Most people don't know there are 3 typical use tiers. Low consumption 1-2 people small flat is the lower one. The price comparison websites, ML, the whole energy sector has decided to hone in on the mid tier (without pointing out the other 2) to demonstrate possible savings. The higher tier (detached 4 plus people 5 bedrooms etc ) is never talked about but the values are there for anyone to lookup.
It's true to say that perhaps everything should have just stayed at unit values, but someone thought that a lot of households would prefer a yearly monetary amount to compare and visualise savings.
However back to the OP's point, I finally found an article (FORBES) detailing what is to come using the new dropped estimate use values and the mid-tier drop in leccy is just 7% use and the gas is just 4.2% use. I don't think these are big enough to warrant thinking they will mislead households to use a lot more energy.
 
Energy prices shot up like a rocket only to tediously drift slowly back down (until the next crisis), now Ofgem are helping with the illusion of falling prices by lowering how they define typical use.

Get in the bin.

There will be a number of reasons for this, which is fair enough I think.

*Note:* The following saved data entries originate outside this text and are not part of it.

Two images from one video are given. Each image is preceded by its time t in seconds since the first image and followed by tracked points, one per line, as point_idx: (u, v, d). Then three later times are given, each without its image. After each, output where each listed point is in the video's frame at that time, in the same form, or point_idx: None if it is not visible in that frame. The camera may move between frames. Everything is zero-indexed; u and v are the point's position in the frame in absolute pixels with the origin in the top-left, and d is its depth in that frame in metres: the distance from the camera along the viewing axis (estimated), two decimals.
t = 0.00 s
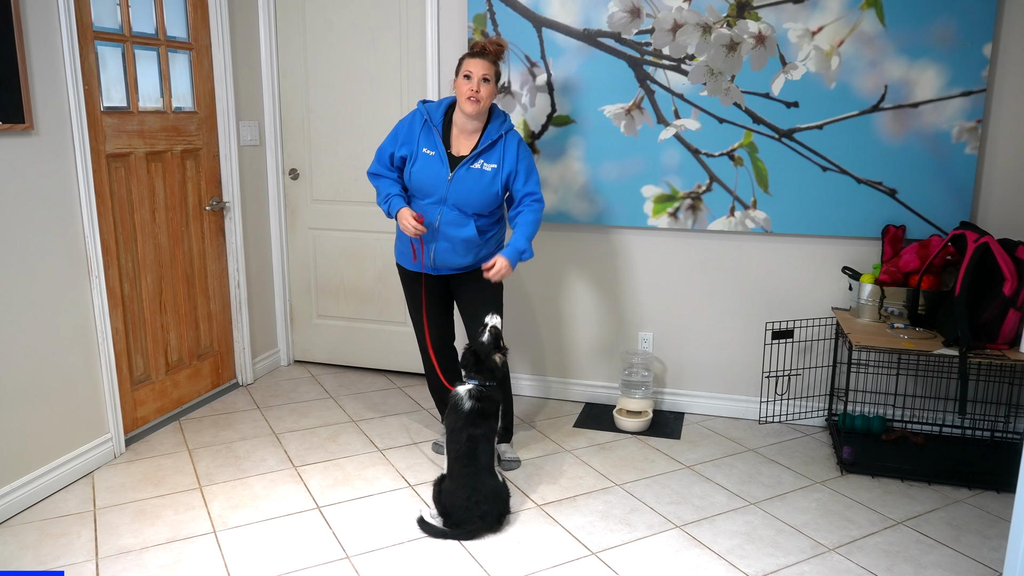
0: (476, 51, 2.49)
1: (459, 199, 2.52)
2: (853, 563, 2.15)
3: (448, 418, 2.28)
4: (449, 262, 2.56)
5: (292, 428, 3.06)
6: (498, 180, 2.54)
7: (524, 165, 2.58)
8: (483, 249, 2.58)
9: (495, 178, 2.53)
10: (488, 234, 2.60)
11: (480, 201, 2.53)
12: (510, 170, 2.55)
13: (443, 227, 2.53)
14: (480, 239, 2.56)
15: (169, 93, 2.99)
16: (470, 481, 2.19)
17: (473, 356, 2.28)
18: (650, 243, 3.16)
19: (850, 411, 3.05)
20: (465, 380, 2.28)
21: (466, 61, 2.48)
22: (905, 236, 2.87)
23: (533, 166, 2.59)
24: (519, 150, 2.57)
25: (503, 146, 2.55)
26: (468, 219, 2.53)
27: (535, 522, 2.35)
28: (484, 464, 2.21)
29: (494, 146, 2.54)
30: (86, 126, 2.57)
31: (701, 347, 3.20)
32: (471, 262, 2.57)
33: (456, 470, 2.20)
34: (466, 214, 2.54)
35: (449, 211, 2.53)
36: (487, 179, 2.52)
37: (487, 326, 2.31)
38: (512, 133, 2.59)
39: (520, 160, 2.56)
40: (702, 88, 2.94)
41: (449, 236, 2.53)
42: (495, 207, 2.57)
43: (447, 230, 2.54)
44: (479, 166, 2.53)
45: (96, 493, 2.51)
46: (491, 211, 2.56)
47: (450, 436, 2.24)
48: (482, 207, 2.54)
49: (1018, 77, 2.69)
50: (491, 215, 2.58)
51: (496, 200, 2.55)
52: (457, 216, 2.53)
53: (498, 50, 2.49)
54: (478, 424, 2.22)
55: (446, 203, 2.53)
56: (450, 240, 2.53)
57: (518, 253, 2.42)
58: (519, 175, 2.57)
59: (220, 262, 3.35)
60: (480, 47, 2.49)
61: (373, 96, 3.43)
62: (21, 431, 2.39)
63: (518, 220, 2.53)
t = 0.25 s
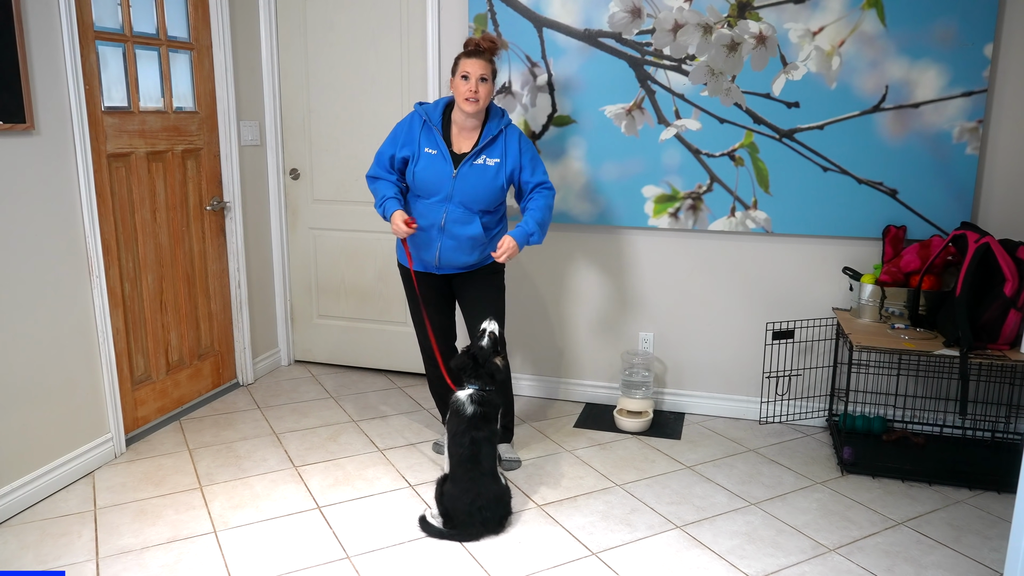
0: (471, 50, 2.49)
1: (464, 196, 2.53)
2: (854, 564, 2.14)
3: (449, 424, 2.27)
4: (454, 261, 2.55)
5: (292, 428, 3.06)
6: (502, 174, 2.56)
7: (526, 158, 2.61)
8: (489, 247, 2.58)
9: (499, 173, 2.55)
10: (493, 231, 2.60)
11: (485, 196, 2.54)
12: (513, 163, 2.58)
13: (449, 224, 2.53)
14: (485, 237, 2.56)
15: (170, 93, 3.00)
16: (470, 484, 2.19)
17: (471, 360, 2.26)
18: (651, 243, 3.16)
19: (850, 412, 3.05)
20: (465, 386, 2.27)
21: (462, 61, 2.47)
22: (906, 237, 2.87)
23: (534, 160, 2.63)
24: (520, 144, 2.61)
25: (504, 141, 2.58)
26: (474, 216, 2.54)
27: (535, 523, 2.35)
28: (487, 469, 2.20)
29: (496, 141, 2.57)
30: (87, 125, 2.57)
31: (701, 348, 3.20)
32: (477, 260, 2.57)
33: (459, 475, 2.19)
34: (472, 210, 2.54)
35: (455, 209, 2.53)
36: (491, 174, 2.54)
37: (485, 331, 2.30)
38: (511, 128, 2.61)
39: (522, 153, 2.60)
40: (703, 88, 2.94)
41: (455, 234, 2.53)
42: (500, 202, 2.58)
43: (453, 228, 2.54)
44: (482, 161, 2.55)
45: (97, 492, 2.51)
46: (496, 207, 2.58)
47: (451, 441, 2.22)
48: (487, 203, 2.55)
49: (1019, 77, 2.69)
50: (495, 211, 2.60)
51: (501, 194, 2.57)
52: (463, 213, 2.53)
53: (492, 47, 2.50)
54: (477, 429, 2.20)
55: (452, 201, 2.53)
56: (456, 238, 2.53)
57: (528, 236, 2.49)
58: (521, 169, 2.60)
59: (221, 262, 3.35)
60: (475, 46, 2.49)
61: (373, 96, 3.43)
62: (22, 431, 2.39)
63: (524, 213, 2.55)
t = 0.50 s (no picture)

More poeple using Solar, that the grid don't even know about, and I bet they also exclude those with EV's etc (which is fair to do).

The whole of the new development where I live has solar panels, and the grid doesn't even know they're there (or didn't) and there's no feed in tariff available etc. Each house only has 4 panels each, but that's enough to run my house when it's sunny and I WFH. A lot of sunny days I end up putting about 4-10kWh back into the grid (for free), as do my other 30 neighbours, and that juice will go straight into the estate next to us, and the grid are completely unware.

People will have cut use down too, I keep telling our lass to stop using the dryer (when each room is 20 degrees and there's a big shining sun blasting an empty washing line, and I have been a lot more conscious about leaving lights on all over the place.

Same with better insulation, turning radiators down etc, it all really adds up.

Same about different tariffs, loads have gone on smart tariffs and keep a better eye on their consumption, or aim to reduce it.

The "average bill" term they use is completely backwards though, this doesn't really mean anything to anyone. They should just list what rates actually are, what they were and what they will be etc. Even if they just said 50% higher than 2019 etc, going to 20% higher than 2019 etc. It needs a recognisable base/ reference point and before covid and the war etc is probably the best comparison.

Ofgem, the grid and the government need to do a hell of a lot more to make more people aware of smart tariffs and get people educated, peoples bills and the grid could be managed far better if people knew when the peak times were. Many people can halve their bills now, and don't even know it. Loads of people are unaware they're paying rates way above the cap, getting knocked down back to the cap, and the taxpayer picking up the bill for the ignorance of it.